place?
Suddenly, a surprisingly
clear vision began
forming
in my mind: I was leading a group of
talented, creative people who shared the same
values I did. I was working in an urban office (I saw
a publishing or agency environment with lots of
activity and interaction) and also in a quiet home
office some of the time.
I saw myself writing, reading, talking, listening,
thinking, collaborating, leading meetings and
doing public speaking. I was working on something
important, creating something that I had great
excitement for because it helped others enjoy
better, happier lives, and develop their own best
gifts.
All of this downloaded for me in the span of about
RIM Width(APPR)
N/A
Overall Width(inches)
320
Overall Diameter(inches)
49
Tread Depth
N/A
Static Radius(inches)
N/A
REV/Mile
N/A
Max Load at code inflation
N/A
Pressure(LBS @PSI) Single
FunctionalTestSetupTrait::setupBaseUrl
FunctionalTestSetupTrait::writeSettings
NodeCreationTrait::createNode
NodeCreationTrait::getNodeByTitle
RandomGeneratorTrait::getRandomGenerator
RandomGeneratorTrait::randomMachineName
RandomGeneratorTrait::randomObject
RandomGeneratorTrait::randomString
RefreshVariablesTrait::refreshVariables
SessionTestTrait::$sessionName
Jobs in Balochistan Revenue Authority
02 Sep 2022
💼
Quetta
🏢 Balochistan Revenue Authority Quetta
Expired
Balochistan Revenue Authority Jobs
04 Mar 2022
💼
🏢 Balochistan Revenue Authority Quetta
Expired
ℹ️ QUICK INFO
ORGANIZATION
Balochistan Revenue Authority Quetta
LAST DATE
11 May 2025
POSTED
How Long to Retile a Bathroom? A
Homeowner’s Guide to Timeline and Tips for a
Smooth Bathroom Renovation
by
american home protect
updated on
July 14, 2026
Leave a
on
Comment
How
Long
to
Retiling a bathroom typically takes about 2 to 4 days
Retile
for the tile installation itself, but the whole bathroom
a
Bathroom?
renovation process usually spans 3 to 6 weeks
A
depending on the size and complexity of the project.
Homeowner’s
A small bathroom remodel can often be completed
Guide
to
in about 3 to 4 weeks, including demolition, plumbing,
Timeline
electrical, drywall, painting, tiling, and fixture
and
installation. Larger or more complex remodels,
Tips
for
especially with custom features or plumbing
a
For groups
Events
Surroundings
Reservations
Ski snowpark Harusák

====================

__Exercise goal__.
Set out every line of text in the records above as a numbered list, leaving out any blank lines.

__Expected answer__.
1. place?
2. Suddenly, a surprisingly
3. clear vision began
4. forming
5. in my mind: I was leading a group of
6. talented, creative people who shared the same
7. values I did. I was working in an urban office (I saw
8. a publishing or agency environment with lots of
9. activity and interaction) and also in a quiet home
10. office some of the time.
11. I saw myself writing, reading, talking, listening,
12. thinking, collaborating, leading meetings and
13. doing public speaking. I was working on something
14. important, creating something that I had great
15. excitement for because it helped others enjoy
16. better, happier lives, and develop their own best
17. gifts.
18. All of this downloaded for me in the span of about
19. RIM Width(APPR)
20. N/A
21. Overall Width(inches)
22. 320
23. Overall Diameter(inches)
24. 49
25. Tread Depth
26. N/A
27. Static Radius(inches)
28. N/A
29. REV/Mile
30. N/A
31. Max Load at code inflation
32. N/A
33. Pressure(LBS @PSI) Single
34. FunctionalTestSetupTrait::setupBaseUrl
35. FunctionalTestSetupTrait::writeSettings
36. NodeCreationTrait::createNode
37. NodeCreationTrait::getNodeByTitle
38. RandomGeneratorTrait::getRandomGenerator
39. RandomGeneratorTrait::randomMachineName
40. RandomGeneratorTrait::randomObject
41. RandomGeneratorTrait::randomString
42. RefreshVariablesTrait::refreshVariables
43. SessionTestTrait::$sessionName
44. Jobs in Balochistan Revenue Authority
45. 02 Sep 2022
46. 💼
47. Quetta
48. 🏢 Balochistan Revenue Authority Quetta
49. Expired
50. Balochistan Revenue Authority Jobs
51. 04 Mar 2022
52. 💼
53. 🏢 Balochistan Revenue Authority Quetta
54. Expired
55. ℹ️ QUICK INFO
56. ORGANIZATION
57. Balochistan Revenue Authority Quetta
58. LAST DATE
59. 11 May 2025
60. POSTED
61. How Long to Retile a Bathroom? A
62. Homeowner’s Guide to Timeline and Tips for a
63. Smooth Bathroom Renovation
64. by
65. american home protect
66. updated on
67. July 14, 2026
68. Leave a
69. on
70. Comment
71. How
72. Long
73. to
74. Retiling a bathroom typically takes about 2 to 4 days
75. Retile
76. for the tile installation itself, but the whole bathroom
77. a
78. Bathroom?
79. renovation process usually spans 3 to 6 weeks
80. A
81. depending on the size and complexity of the project.
82. Homeowner’s
83. A small bathroom remodel can often be completed
84. Guide
85. to
86. in about 3 to 4 weeks, including demolition, plumbing,
87. Timeline
88. electrical, drywall, painting, tiling, and fixture
89. and
90. installation. Larger or more complex remodels,
91. Tips
92. for
93. especially with custom features or plumbing
94. a
95. For groups
96. Events
97. Surroundings
98. Reservations
99. Ski snowpark Harusák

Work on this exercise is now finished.